111. Hyperidentity
According
to Baudrillard the individual self has lost its identity in what he calls the
‘mental diaspora of networks’. Individual thought is no longer relevant and is
replaced by a cacophony of voices and actions, reverberating in networks,
amplified and distorted, with haphazard, unforeseeable outcomes that are
intended and controlled by no one. Individual identity is replaced the hyper-identity
(my term, not Baudrillards) of a network or group. People form collective
identities they can neither oversee nor understand, any more than the
microorganisms that constitute our body have an inkling of our personal
identity. There is a potential for diversity, but often it dwindles, with
people parroting each other, and seeking out similar opinions.
This may
sound odd. Aren’t we, to the contrary, complaining about the selfish,
self-obsessed, narcissist individual obsessed by the celebration of its own
authentic, unique self?
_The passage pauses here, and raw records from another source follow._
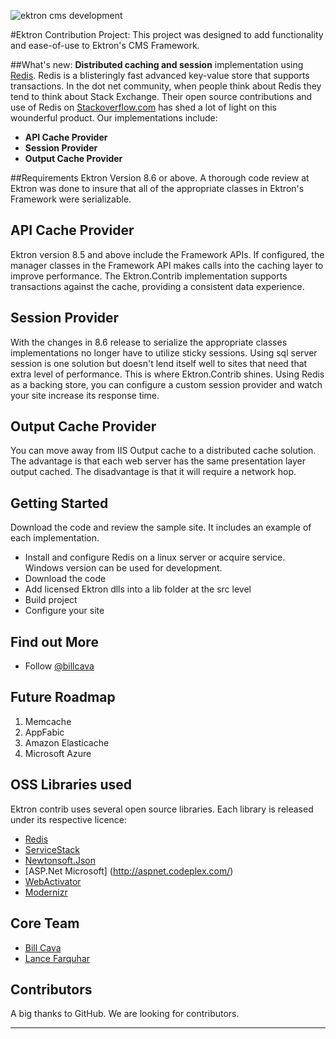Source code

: ![ektron cms development](http://dev.ektron.com/images/headerlogo.png)

#Ektron Contribution Project:
This project was designed to add functionality and ease-of-use to Ektron's CMS Framework. 

##What's new:
**Distributed caching and session** implementation using [Redis](http://redis.io/). Redis is a blisteringly fast advanced key-value store that supports transactions. In the dot net community, when people think about Redis they tend to think about Stack Exchange. Their open source contributions and use of Redis on [Stackoverflow.com](http://stackoverflow.com) has shed a lot of light on this wounderful product. Our implementations include:

  - **API Cache Provider**
  - **Session Provider**
  - **Output Cache Provider**

##Requirements
Ektron Version 8.6 or above. A thorough code review at Ektron was done to insure that all of the appropriate classes in Ektron's Framework were serializable.

## API Cache Provider
Ektron version 8.5 and above include the Framework APIs. If configured, the manager classes in the Framework API makes calls into the caching layer to improve performance. The Ektron.Contrib implementation supports transactions against the cache, providing a consistent data experience.

## Session Provider
With the changes in 8.6 release to serialize the appropriate classes implementations no longer have to utilize sticky sessions. Using sql server session is one solution but doesn't lend itself well to sites that need that extra level of performance. This is where Ektron.Contrib shines. Using Redis as a backing store, you can configure a custom session provider and watch your site increase its response time.   

## Output Cache  Provider
You can move away from IIS Output cache to a distributed cache solution. The advantage is that each web server has the same presentation layer output cached. The disadvantage is that it will require a network hop.
 
## Getting Started
Download the code and review the sample site. It includes an example of each implementation.

 * Install and configure Redis on a linux server or acquire service. Windows version can be used for development.
 * Download the code
 * Add licensed Ektron dlls into a lib folder at the src level
 * Build project
 * Configure your site


## Find out More
 * Follow [@billcava](http://twitter.com/billcava)

## Future Roadmap
1. Memcache
2. AppFabic
3. Amazon Elasticache
4. Microsoft Azure


## OSS Libraries used

Ektron contrib uses several open source libraries. Each library is released under its respective licence:

  - [Redis](http://redis.io)
  - [ServiceStack](http://www.servicestack.net/)
  - [Newtonsoft.Json](https://github.com/JamesNK/Newtonsoft.Json)
  - [ASP.Net Microsoft] (http://aspnet.codeplex.com/)
  - [WebActivator](https://github.com/davidebbo/WebActivator)
  - [Modernizr](https://github.com/Modernizr/Modernizr)


## Core Team
 - [Bill Cava](https://github.com/ektron)
 - [Lance Farquhar](https://github.com/lfarquhar)
 
## Contributors 
A big thanks to GitHub. We are looking for contributors.

***

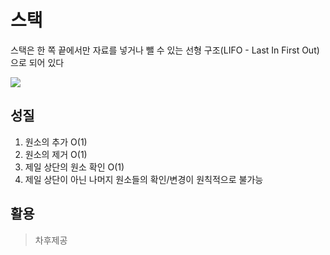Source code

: # 스택

스택은 한 쪽 끝에서만 자료를 넣거나 뺄 수 있는 선형 구조(LIFO - Last In First Out)으로 되어 있다

![](https://upload.wikimedia.org/wikipedia/commons/thumb/2/29/Data_stack.svg/300px-Data_stack.svg.png)

## 성질

1. 원소의 추가 O(1)
2. 원소의 제거 O(1)
3. 제일 상단의 원소 확인 O(1)
4. 제일 상단이 아닌 나머지 원소들의 확인/변경이 원칙적으로 불가능

## 활용
> 차후제공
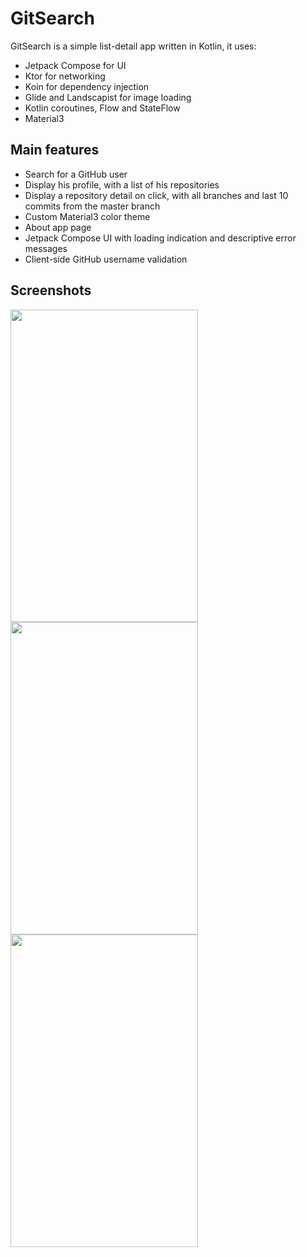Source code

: # GitSearch

GitSearch is a simple list-detail app written in Kotlin, it uses:

- Jetpack Compose for UI
- Ktor for networking
- Koin for dependency injection
- Glide and Landscapist for image loading
- Kotlin coroutines, Flow and StateFlow
- Material3

## Main features

- Search for a GitHub user
- Display his profile, with a list of his repositories
- Display a repository detail on click, with all branches and last 10 commits from the master branch
- Custom Material3 color theme
- About app page
- Jetpack Compose UI with loading indication and descriptive error messages
- Client-side GitHub username validation

## Screenshots

<img src="https://user-images.githubusercontent.com/25185228/168307103-624421d6-9c76-4b60-9301-f5b572b557e4.jpg" width="300" height="500">

<img src="https://user-images.githubusercontent.com/25185228/168307115-333ab767-4440-4df2-9340-486122023617.jpg" width="300" height="500">

<img src="https://user-images.githubusercontent.com/25185228/168307094-eac321b7-b810-403f-a8c2-03452bc5b988.jpg" width="300" height="500">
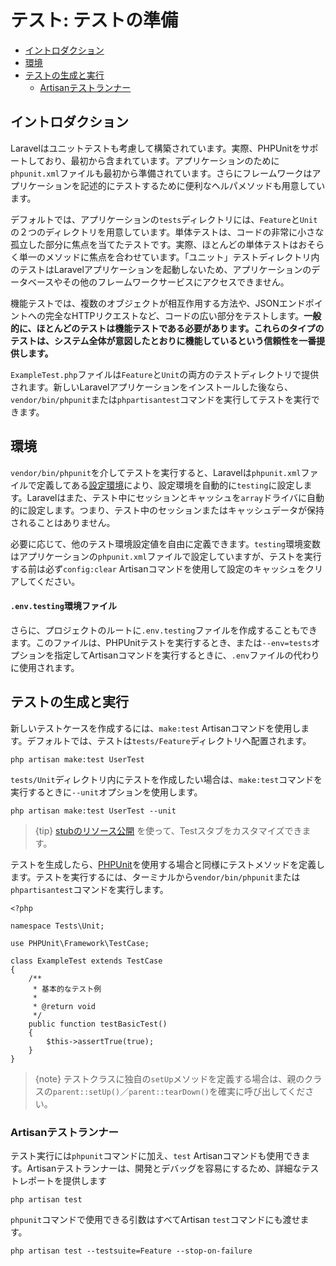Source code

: # テスト: テストの準備

- [イントロダクション](#introduction)
- [環境](#environment)
- [テストの生成と実行](#creating-and-running-tests)
    - [Artisanテストランナー](#artisan-test-runner)

<a name="introduction"></a>
## イントロダクション

Laravelはユニットテストも考慮して構築されています。実際、PHPUnitをサポートしており、最初から含まれています。アプリケーションのために`phpunit.xml`ファイルも最初から準備されています。さらにフレームワークはアプリケーションを記述的にテストするために便利なヘルパメソッドも用意しています。

デフォルトでは、アプリケーションの`tests`ディレクトリには、`Feature`と`Unit`の２つのディレクトリを用意しています。単体テストは、コードの非常に小さな孤立した部分に焦点を当てたテストです。実際、ほとんどの単体テストはおそらく単一のメソッドに焦点を合わせています。「ユニット」テストディレクトリ内のテストはLaravelアプリケーションを起動しないため、アプリケーションのデータベースやその他のフレームワークサービスにアクセスできません。

機能テストでは、複数のオブジェクトが相互作用する方法や、JSONエンドポイントへの完全なHTTPリクエストなど、コードの広い部分をテストします。**一般的に、ほとんどのテストは機能テストである必要があります。これらのタイプのテストは、システム全体が意図したとおりに機能しているという信頼性を一番提供します。**

`ExampleTest.php`ファイルは`Feature`と`Unit`の両方のテストディレクトリで提供されます。新しいLaravelアプリケーションをインストールした後なら、`vendor/bin/phpunit`または`phpartisantest`コマンドを実行してテストを実行できます。

<a name="environment"></a>
## 環境

`vendor/bin/phpunit`を介してテストを実行すると、Laravelは`phpunit.xml`ファイルで定義してある[設定環境](/docs/{{version}}/configuration#environment-configuration)により、設定環境を自動的に`testing`に設定します。Laravelはまた、テスト中にセッションとキャッシュを`array`ドライバに自動的に設定します。つまり、テスト中のセッションまたはキャッシュデータが保持されることはありません。

必要に応じて、他のテスト環境設定値を自由に定義できます。`testing`環境変数はアプリケーションの`phpunit.xml`ファイルで設定していますが、テストを実行する前は必ず`config:clear` Artisanコマンドを使用して設定のキャッシュをクリアしてください。

<a name="the-env-testing-environment-file"></a>
#### `.env.testing`環境ファイル

さらに、プロジェクトのルートに`.env.testing`ファイルを作成することもできます。このファイルは、PHPUnitテストを実行するとき、または`--env=tests`オプションを指定してArtisanコマンドを実行するときに、`.env`ファイルの代わりに使用されます。

<a name="creating-and-running-tests"></a>
## テストの生成と実行

新しいテストケースを作成するには、`make:test` Artisanコマンドを使用します。デフォルトでは、テストは`tests/Feature`ディレクトリへ配置されます。

    php artisan make:test UserTest

`tests/Unit`ディレクトリ内にテストを作成したい場合は、`make:test`コマンドを実行するときに`--unit`オプションを使用します。

    php artisan make:test UserTest --unit

> {tip} [stubのリソース公開](/docs/{{version}}/artisan#stub-customization) を使って、Testスタブをカスタマイズできます。

テストを生成したら、[PHPUnit](https://phpunit.de)を使用する場合と同様にテストメソッドを定義します。テストを実行するには、ターミナルから`vendor/bin/phpunit`または`phpartisantest`コマンドを実行します。

    <?php

    namespace Tests\Unit;

    use PHPUnit\Framework\TestCase;

    class ExampleTest extends TestCase
    {
        /**
         * 基本的なテスト例
         *
         * @return void
         */
        public function testBasicTest()
        {
            $this->assertTrue(true);
        }
    }

> {note} テストクラスに独自の`setUp`メソッドを定義する場合は、親のクラスの`parent::setUp()`／`parent::tearDown()`を確実に呼び出してください。

<a name="artisan-test-runner"></a>
### Artisanテストランナー

テスト実行には`phpunit`コマンドに加え、`test` Artisanコマンドも使用できます。Artisanテストランナーは、開発とデバッグを容易にするため、詳細なテストレポートを提供します

    php artisan test

`phpunit`コマンドで使用できる引数はすべてArtisan `test`コマンドにも渡せます。

    php artisan test --testsuite=Feature --stop-on-failure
And wouldn’t it be a good thing if people oriented
themselves more towards communities?
I will try
to analyze. In part, what happens is related to the theme of hyperreality,
discussed in the preceding item in this blog. If there is no shared, outside
reality on which ideas are tested, then there is no basis for ideas to converge.
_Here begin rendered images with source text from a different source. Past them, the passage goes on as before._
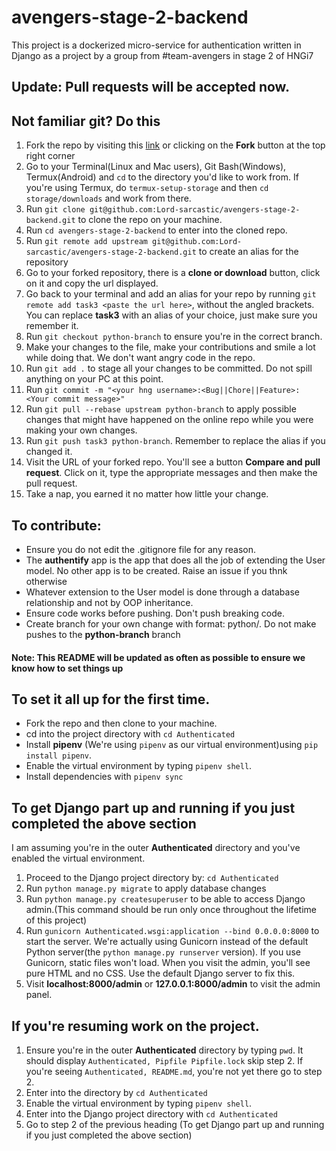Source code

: # avengers-stage-2-backend
This project is a dockerized micro-service for authentication written in Django as a project by a group from #team-avengers in stage 2 of HNGi7

## Update: Pull requests will be accepted now.

## Not familiar git? Do this

1. Fork the repo by visiting this [link](https://github.com/Lord-sarcastic/avengers-stage-2-backend/fork) or clicking on the **Fork** button at the top right corner
1. Go to your Terminal(Linux and Mac users), Git Bash(Windows), Termux(Android) and `cd` to the directory you'd like to work from. If you're using Termux, do `termux-setup-storage` and then `cd storage/downloads` and work from there.
1. Run `git clone git@github.com:Lord-sarcastic/avengers-stage-2-backend.git` to clone the repo on your machine.
1. Run `cd avengers-stage-2-backend` to enter into the cloned repo.
1. Run `git remote add upstream git@github.com:Lord-sarcastic/avengers-stage-2-backend.git` to create an alias for the repository
1. Go to your forked repository, there is a **clone or download** button, click on it and copy the url displayed.
1. Go back to your terminal and add an alias for your repo by running `git remote add task3 <paste the url here>`, without the angled brackets. You can replace **task3** with an alias of your choice, just make sure you remember it.
1. Run `git checkout python-branch` to ensure you're in the correct branch.
1. Make your changes to the file, make your contributions and smile a lot while doing that. We don't want angry code in the repo.
1. Run `git add .` to stage all your changes to be committed. Do not spill anything on your PC at this point.
1. Run `git commit -m "<your hng username>:<Bug||Chore||Feature>: <Your commit message>"`
1. Run `git pull --rebase upstream python-branch` to apply possible changes that might have happened on the online repo while you were making your own changes.
1. Run `git push task3 python-branch`. Remember to replace the alias if you changed it.
1. Visit the URL of your forked repo. You'll see a button **Compare and pull request**. Click on it, type the appropriate messages and then make the pull request.
1. Take a nap, you earned it no matter how little your change.

## To contribute:

* Ensure you do not edit the .gitignore file for any reason. 
* The **authentify** app is the app that does all the job of extending the User model. No other app is to be created. Raise an issue if you thnk otherwise
* Whatever extension to the User model is done through a database relationship and not by OOP inheritance.
* Ensure code works before pushing. Don't push breaking code.
* Create branch for your own change with format: python/<your hng username>. Do not make pushes to the **python-branch** branch

#### Note: This README will be updated as often as possible to ensure we know how to set things up

## To set it all up for the first time.
* Fork the repo and then clone to your machine.
* cd into the project directory with `cd Authenticated`
* Install **pipenv** (We're using `pipenv` as our virtual environment)using `pip install pipenv`.
* Enable the virtual environment by typing `pipenv shell`.
* Install dependencies with `pipenv sync`

## To get Django part up and running if you just completed the above section
I am assuming you're in the outer **Authenticated** directory and you've enabled the virtual environment.
1. Proceed to the Django project directory by: `cd Authenticated`
1. Run `python manage.py migrate` to apply database changes
1. Run `python manage.py createsuperuser` to be able to access Django admin.(This command should be run only once throughout the lifetime of this project)
1. Run `gunicorn Authenticated.wsgi:application --bind 0.0.0.0:8000` to start the server. We're actually using Gunicorn instead of the default Python server(the `python manage.py runserver` version). If you use Gunicorn, static files won't load. When you visit the admin, you'll see pure HTML and no CSS. Use the default Django server to fix this.
1. Visit **localhost:8000/admin** or **127.0.0.1:8000/admin** to visit the admin panel.

## If you're resuming work on the project.
1. Ensure you're in the outer **Authenticated** directory by typing `pwd`. It should display `Authenticated, Pipfile Pipfile.lock` skip step 2. If you're seeing `Authenticated, README.md`, you're not yet there go to step 2.
1. Enter into the directory by `cd Authenticated`
1. Enable the virtual environment by typing `pipenv shell`.
1. Enter into the Django project directory with `cd Authenticated`
1. Go to step 2 of the previous heading (To get Django part up and running if you just completed the above section)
Three things seem to be going on.
First, in virtual
reality the self no longer interacts with what someone else (an author, an
artist) has thought up, but with something that the reader himself configures
with tools offered to him. In virtual reality one can construct a lover to make
love with, resembling one’s favourite idol.
Second,
often selves now construct themselves in the image of shared idols, taken from
show business or sports, hoarding their tweets, becoming more like each other,
cloning the celebrity. The variety of people dwindles in collective identities.
Third, in
social networks, such as Facebook, others are selected for their similarity.
People congregate and even lock themselves up in networks or groups of
like-minded people
In all
three cases, the other is no longer a genuine other, and as a result will
scarcely help to free oneself from one’s prejudice. The self gets steamed up in
itself, with self-created or similar others that duplicate rather than contrast
the self. That is likely to destroy attention, tolerance, empathy and
understanding of real others.
Within
groups and social networks there is a reduction of what earlier in this blog
(in item 57) I called cognitive distance, and since cognitive distance
is a source of learning and discovery, people are now mimicking each other, in
blissful agreement on a shared prejudice, and ridiculing others, in outside
groups. Developing in environments of intellectual incest, minds become dumb.
Sender and receiver become similar, in circulation of similarity, in what
Baudrillard called circolocution.
In the
development of cloned identities in sub-cultures, shared views become
self-evident, forming the established language game, and outsiders are not just
wrong but wrong-headed, deviant, out of line.
Between
groups, shared interests become difficult to negotiate. An overarching politics
becomes virtually impossible. So, what were self-oriented selves now get
assimilated and socialized into self-oriented hyperidentities. They achieve
their sense of authenticity and worth by proxy from the group.